Bauer told Newsday that his current situation, being on the outside looking in at MLB, is “really unfair.” But he’s trying not to dwell on it and is just trying to enjoy his time with the Ducks.
There are positive comments and there are negative comments about Bauer online, but the negative ones aren’t ruining his time here. He cited automated programming, saying, “More than 50% of the traffic on the Internet is bots.”
'Not one single negative comment in person'
When he’s at the ballpark, the positivity flows freely in his direction.

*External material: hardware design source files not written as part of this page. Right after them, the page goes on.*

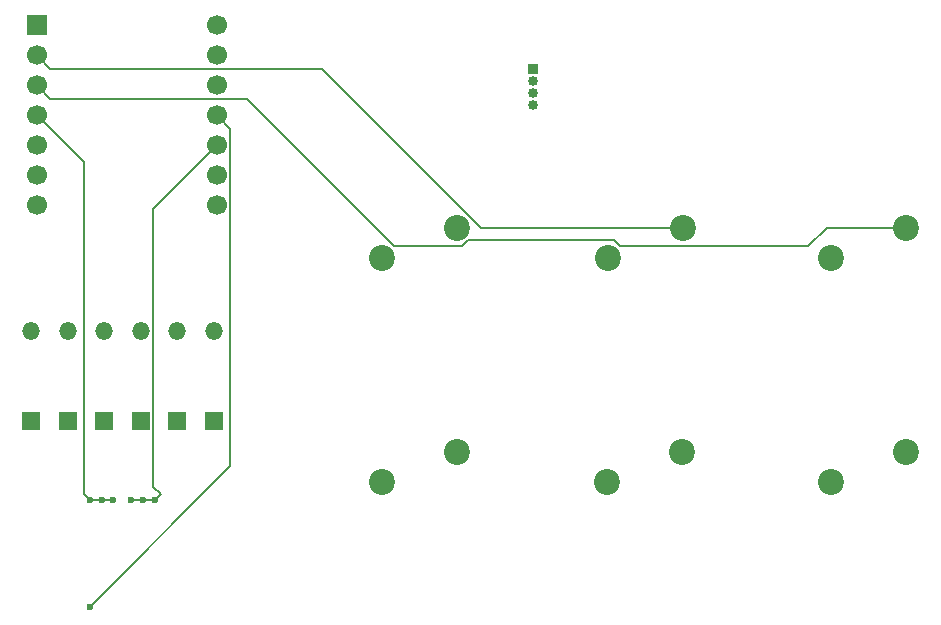
<source format=gbr>
%TF.GenerationSoftware,KiCad,Pcbnew,8.0.4-8.0.4-0~ubuntu22.04.1*%
%TF.CreationDate,2024-10-21T19:34:47-04:00*%
%TF.ProjectId,macropad,6d616372-6f70-4616-942e-6b696361645f,rev?*%
%TF.SameCoordinates,Original*%
%TF.FileFunction,Copper,L2,Bot*%
%TF.FilePolarity,Positive*%
%FSLAX46Y46*%
G04 Gerber Fmt 4.6, Leading zero omitted, Abs format (unit mm)*
G04 Created by KiCad (PCBNEW 8.0.4-8.0.4-0~ubuntu22.04.1) date 2024-10-21 19:34:47*
%MOMM*%
%LPD*%
G01*
G04 APERTURE LIST*
%TA.AperFunction,ComponentPad*%
%ADD10R,1.500000X1.500000*%
%TD*%
%TA.AperFunction,ComponentPad*%
%ADD11O,1.500000X1.500000*%
%TD*%
%TA.AperFunction,ComponentPad*%
%ADD12C,2.200000*%
%TD*%
%TA.AperFunction,ComponentPad*%
%ADD13R,1.700000X1.700000*%
%TD*%
%TA.AperFunction,ComponentPad*%
%ADD14C,1.700000*%
%TD*%
%TA.AperFunction,ComponentPad*%
%ADD15R,0.850000X0.850000*%
%TD*%
%TA.AperFunction,ComponentPad*%
%ADD16O,0.850000X0.850000*%
%TD*%
%TA.AperFunction,ViaPad*%
%ADD17C,0.600000*%
%TD*%
%TA.AperFunction,Conductor*%
%ADD18C,0.200000*%
%TD*%
G04 APERTURE END LIST*
D10*
%TO.P,D2,1,K*%
%TO.N,Row1*%
X104140000Y-105815000D03*
D11*
%TO.P,D2,2,A*%
%TO.N,Net-(D2-A)*%
X104140000Y-98195000D03*
%TD*%
D12*
%TO.P,SW3,1,1*%
%TO.N,Col1*%
X137120000Y-108420000D03*
%TO.P,SW3,2,2*%
%TO.N,Net-(D4-A)*%
X130770000Y-110960000D03*
%TD*%
D10*
%TO.P,D5,1,K*%
%TO.N,Row2*%
X113410000Y-105815000D03*
D11*
%TO.P,D5,2,A*%
%TO.N,Net-(D5-A)*%
X113410000Y-98195000D03*
%TD*%
D12*
%TO.P,SW7,1,1*%
%TO.N,Col3*%
X175120000Y-108420000D03*
%TO.P,SW7,2,2*%
%TO.N,Net-(D6-A)*%
X168770000Y-110960000D03*
%TD*%
D10*
%TO.P,D1,1,K*%
%TO.N,Row1*%
X101050000Y-105815000D03*
D11*
%TO.P,D1,2,A*%
%TO.N,Net-(D1-A)*%
X101050000Y-98195000D03*
%TD*%
D10*
%TO.P,D6,1,K*%
%TO.N,Row2*%
X110320000Y-105815000D03*
D11*
%TO.P,D6,2,A*%
%TO.N,Net-(D6-A)*%
X110320000Y-98195000D03*
%TD*%
D12*
%TO.P,SW4,1,1*%
%TO.N,Col2*%
X156200000Y-89420000D03*
%TO.P,SW4,2,2*%
%TO.N,Net-(D2-A)*%
X149850000Y-91960000D03*
%TD*%
%TO.P,SW6,1,1*%
%TO.N,Col3*%
X175120000Y-89420000D03*
%TO.P,SW6,2,2*%
%TO.N,Net-(D3-A)*%
X168770000Y-91960000D03*
%TD*%
%TO.P,SW5,1,1*%
%TO.N,Col2*%
X156120000Y-108420000D03*
%TO.P,SW5,2,2*%
%TO.N,Net-(D5-A)*%
X149770000Y-110960000D03*
%TD*%
D10*
%TO.P,D3,1,K*%
%TO.N,Row1*%
X107230000Y-105815000D03*
D11*
%TO.P,D3,2,A*%
%TO.N,Net-(D3-A)*%
X107230000Y-98195000D03*
%TD*%
D10*
%TO.P,D4,1,K*%
%TO.N,Row2*%
X116500000Y-105815000D03*
D11*
%TO.P,D4,2,A*%
%TO.N,Net-(D4-A)*%
X116500000Y-98195000D03*
%TD*%
D12*
%TO.P,SW2,1,1*%
%TO.N,Col1*%
X137120000Y-89420000D03*
%TO.P,SW2,2,2*%
%TO.N,Net-(D1-A)*%
X130770000Y-91960000D03*
%TD*%
D13*
%TO.P,U1,1,PA02_A0_D0*%
%TO.N,Col1*%
X101500000Y-72260000D03*
D14*
%TO.P,U1,2,PA4_A1_D1*%
%TO.N,Col2*%
X101500000Y-74800000D03*
%TO.P,U1,3,PA10_A2_D2*%
%TO.N,Col3*%
X101500000Y-77340000D03*
%TO.P,U1,4,PA11_A3_D3*%
%TO.N,Row1*%
X101500000Y-79880000D03*
%TO.P,U1,5,PA8_A4_D4_SDA*%
%TO.N,SDA*%
X101500000Y-82420000D03*
%TO.P,U1,6,PA9_A5_D5_SCL*%
%TO.N,SCL*%
X101500000Y-84960000D03*
%TO.P,U1,7,PB08_A6_D6_TX*%
%TO.N,unconnected-(U1-PB08_A6_D6_TX-Pad7)*%
X101500000Y-87500000D03*
%TO.P,U1,8,PB09_A7_D7_RX*%
%TO.N,unconnected-(U1-PB09_A7_D7_RX-Pad8)*%
X116750000Y-87500000D03*
%TO.P,U1,9,PA7_A8_D8_SCK*%
%TO.N,unconnected-(U1-PA7_A8_D8_SCK-Pad9)*%
X116750000Y-84960000D03*
%TO.P,U1,10,PA5_A9_D9_MISO*%
%TO.N,Row2*%
X116750000Y-82420000D03*
%TO.P,U1,11,PA6_A10_D10_MOSI*%
%TO.N,NEOPIXEL*%
X116750000Y-79880000D03*
%TO.P,U1,12,3V3*%
%TO.N,unconnected-(U1-3V3-Pad12)*%
X116750000Y-77340000D03*
%TO.P,U1,13,GND*%
%TO.N,GND*%
X116750000Y-74800000D03*
%TO.P,U1,14,5V*%
%TO.N,VCC*%
X116750000Y-72260000D03*
%TD*%
D15*
%TO.P,J1,1,Pin_1*%
%TO.N,SDA*%
X143500000Y-76000000D03*
D16*
%TO.P,J1,2,Pin_2*%
%TO.N,SCL*%
X143500000Y-77000000D03*
%TO.P,J1,3,Pin_3*%
%TO.N,VCC*%
X143500000Y-78000000D03*
%TO.P,J1,4,Pin_4*%
%TO.N,GND*%
X143500000Y-79000000D03*
%TD*%
D17*
%TO.N,NEOPIXEL*%
X106000000Y-121500000D03*
%TO.N,Row1*%
X107000000Y-112500000D03*
X106000000Y-112500000D03*
X108000000Y-112500000D03*
%TO.N,Row2*%
X109500000Y-112500000D03*
X111500000Y-112500000D03*
X110500000Y-112500000D03*
%TD*%
D18*
%TO.N,NEOPIXEL*%
X106000000Y-121500000D02*
X117900000Y-109600000D01*
X117900000Y-81030000D02*
X116750000Y-79880000D01*
X117900000Y-109600000D02*
X117900000Y-81030000D01*
%TO.N,Row1*%
X105500000Y-112000000D02*
X105500000Y-83880000D01*
X105500000Y-83880000D02*
X101500000Y-79880000D01*
X106000000Y-112500000D02*
X105500000Y-112000000D01*
X108000000Y-112500000D02*
X107000000Y-112500000D01*
X107000000Y-112500000D02*
X106000000Y-112500000D01*
%TO.N,Row2*%
X111500000Y-112500000D02*
X112000000Y-112000000D01*
X110500000Y-112500000D02*
X109500000Y-112500000D01*
X112000000Y-112000000D02*
X111370000Y-111370000D01*
X111370000Y-87800000D02*
X116750000Y-82420000D01*
X111500000Y-112500000D02*
X110500000Y-112500000D01*
X111370000Y-111370000D02*
X111370000Y-87800000D01*
%TO.N,Col2*%
X102650000Y-75950000D02*
X101500000Y-74800000D01*
X139099899Y-89420000D02*
X125629899Y-75950000D01*
X156200000Y-89420000D02*
X139099899Y-89420000D01*
X125629899Y-75950000D02*
X102650000Y-75950000D01*
%TO.N,Col3*%
X150369899Y-90500000D02*
X138019899Y-90500000D01*
X131789899Y-91000000D02*
X119289899Y-78500000D01*
X119289899Y-78500000D02*
X102660000Y-78500000D01*
X166830101Y-91000000D02*
X150869899Y-91000000D01*
X175120000Y-89420000D02*
X168410101Y-89420000D01*
X138019899Y-90500000D02*
X137519899Y-91000000D01*
X102660000Y-78500000D02*
X101500000Y-77340000D01*
X137519899Y-91000000D02*
X131789899Y-91000000D01*
X150869899Y-91000000D02*
X150369899Y-90500000D01*
X168410101Y-89420000D02*
X166830101Y-91000000D01*
%TD*%
M02*

</source>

After his record-setting 15th strikeout, there were chants of “Trev-or Bau-er” in the air. The love has been returned by Bauer signing autographs for every last fan who wants one.
“I can tell you I have never had not one single negative comment in person,” he said. “Not a single one in the last five years. No one’s out at the stadium booing me. No one’s coming up to me like ‘hey, you suck’ or any of the stuff on X.
“It just doesn’t matter when you train a bot to say negative stuff about me.”
His own basic social media intent is purely positive, according to Bauer.
“It’s great because I just enjoy entertaining the fans,” he said. “I’m trying to grow the game. My content is a blend of entertaining to try to get people who aren’t into baseball interested in it and then education. I’m trying to get the baseball players that are younger to have access to information that can make them better and help advance the game for them.
“My two goals getting into baseball were always to win a Cy Young and to make the training landscape easier for the next generation. I got goal No. 1, and now I’m trying to fulfill goal No. 2.”
He in essence is the star and executive producer online. His social stuff eventually will be available on Dugout TV, the Atlantic League’s streaming channel, which carries Ducks games on HomeTeam Network.
“He captures the content, he edits the content and then he releases the content,” Pfaff said. “Those are everything from an hour-long feature on his experience starting for the Ducks against our opponent to one-minute snippets that you see on his X account where perhaps he’s talking about tips for younger pitchers. He’s creating content constantly at the ballpark and on the road.”
Bauer remembers his days growing up in California.
“When I was a kid, there was really no access to information,” he said. “You had books that old big-leaguers had written, but there was no social media. You couldn’t just text a big-leaguer and ask a question.
“Now with the technology that we have, I’m trying to be accessible to the kids so that they can be healthier, throw harder, have better success, because I’d like them to be able to have access to the things that baseball has given me.”